## PROBLEM DESCRIPTION
Pick out each line in the entries below that contains the word "italijanščini". Capital and lowercase letters must match.

## RECORDED DATA
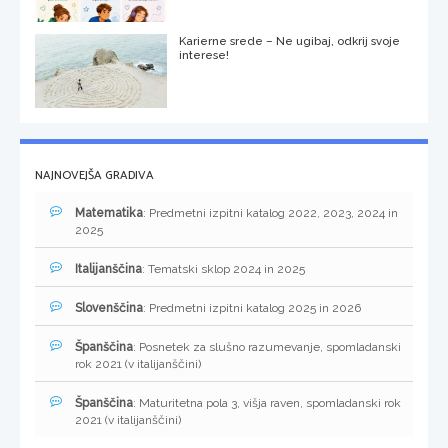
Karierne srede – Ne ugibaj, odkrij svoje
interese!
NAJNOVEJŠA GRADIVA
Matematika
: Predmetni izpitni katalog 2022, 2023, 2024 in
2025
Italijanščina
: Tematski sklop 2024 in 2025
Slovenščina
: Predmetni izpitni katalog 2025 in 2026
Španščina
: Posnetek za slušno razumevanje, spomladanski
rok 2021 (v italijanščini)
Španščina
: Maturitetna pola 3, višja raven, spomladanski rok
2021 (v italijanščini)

## RESPONSE
rok 2021 (v italijanščini)
2021 (v italijanščini)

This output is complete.